__TEXT SECTION__.
▬▬▬▬▬▬
With current technological limitations and lack of pure processing power for situational events (and accounting for potential random occurrences) it is just not practical to create an AI capable of giving humans a real challenge in 4X, aside from bonus stats to their base. While it may be out of the question for the genre right now, you can however get plenty of challenge in chess. If you want to play the AI at it's own game. Deep Blue has nothing on what is out there now.

Reply #14 Top

You know what is fun about this discussion? Derek Paxton aka Kael when he did his FFH supermod for Civ4 did both mechanisms we are talking about. Now, perhaps they were not fine tuned correctly, but they did exist.

The Armaggedon counter when it reached 90 or more unleashed really bad things upon the world. This was in essence a mega event to challenge your late game. The Demonic faction too was also a kind of mega event. I think this was the right direction to maintain interest, even if the balance was not subtle enough to challenge the player most of the time in a proper way.

Also, there was a game option called 'flexible difficulty' that added one notch in the AI if you were in the top 3 I believe, and this test triggered every 50 turns. Basically, if you did good, the AI changed from 'emperor' to 'immortal' for example, then to Deity (and I created further difficulty levels because it was not enough, like Greater Deity and then Pancreator, haha).

 

So mechanisms existed,  they could have been developed further in FE. Perhaps in a patch?

 

Reply #15 Top

Quoting Rath3130, reply 14



Quoting Bellack,
reply 12
I don't remember Star Trek: Birth of the Federation being that good.


 

You don't have to remember it being good, as I was telling a story from my experience. 

 




End of Rath3130's quote

No you don't understand That sounded good. Did they have some sort of major patch or expansion. I only gotten the vanilla game and it was horrible. If they did put out a hugh patch or expansion I wanted to try to track it down and give it another try.

Reply #16 Top

Not all AI's are equal but AI can never be stronger than the weakest link between the maker's programming skill, playing skill, and motivation focused on AI development.  It's rare to find those three attributes in one person, and it has to be within one person to work.

--An awesome programmer can't make algorithims at a world class playing level if he doesn't understand how to play world class at an instinctive level, not just hear someone talk about it. Even with a world class player feeding them info too much is lost in translation.  In all things, it takes very little change to reduce great to average.  Your typical great programmer is an average player. He went into programming because it's his calling, not gaming. 

--An awesome player can't make algorithims at a world class level. They might understand how to play great but if they can't program at that same level their thinking doesn't translate to the algorithim.  Once again great gets reduced to average.  Frankly, most people talented in anything rarely understand themselves why they can do what they do. That makes it all the harder to put it to paper. In sports, very few great players make great coaches, and they all are focused on the same thing! (focused on their sport).

--The final component kills off those rare, very rare few that could get past the first two hurdles.  To play at an extreme level AND program just as skillfully are two talents that could easily take up all of one's time individually.  Someone that good at programming AND playing (and manages to not have one talent comsume them) would have a skill set that could be used in so many directions it's unlikely they are inspired to put those talents to work in game AI (more likely to be in real life AI research and aplications).
▬▬▬▬▬▬
__DATA SHOWN__.
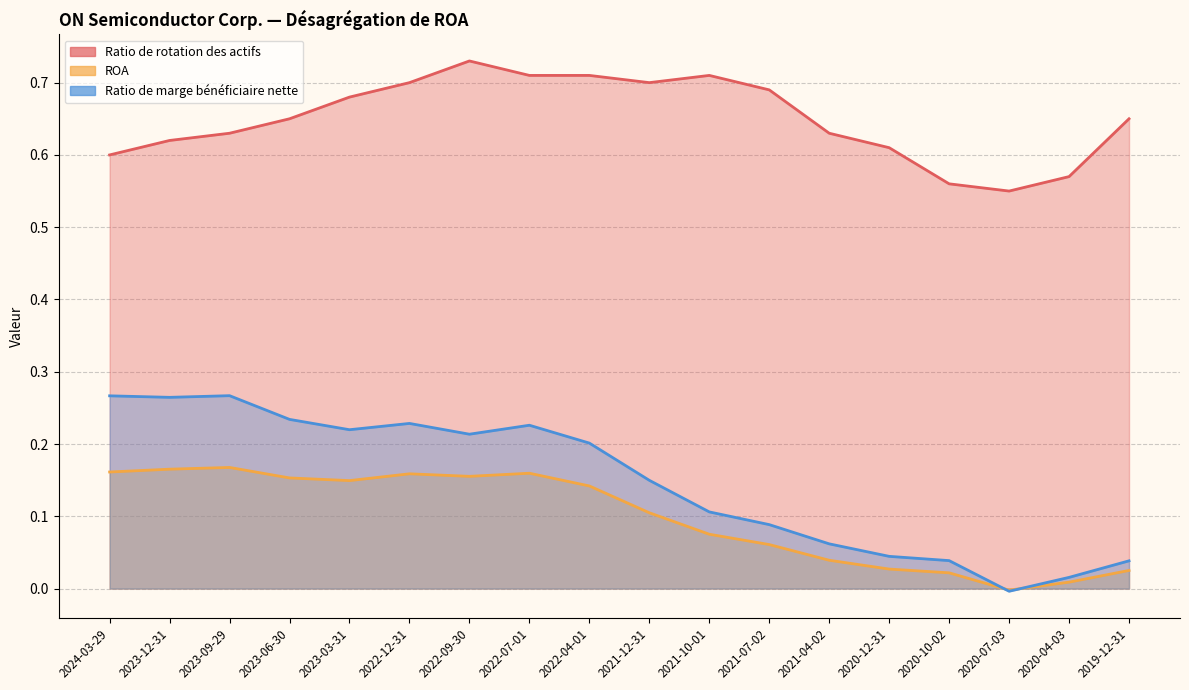

How many lines are shown in the chart?

3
▬▬▬▬▬▬
__THE TASK__. Copy the passage of the forum discussion that begins at the words "--An awesome programmer" and ends after "his calling, not gaming.", substituting "developer" for "programmer". The data bear no relation to the forum discussion.

__TASK RESPONSE__.
--An awesome developer can't make algorithims at a world class playing level if he doesn't understand how to play world class at an instinctive level, not just hear someone talk about it. Even with a world class player feeding them info too much is lost in translation.  In all things, it takes very little change to reduce great to average.  Your typical great developer is an average player. He went into programming because it's his calling, not gaming.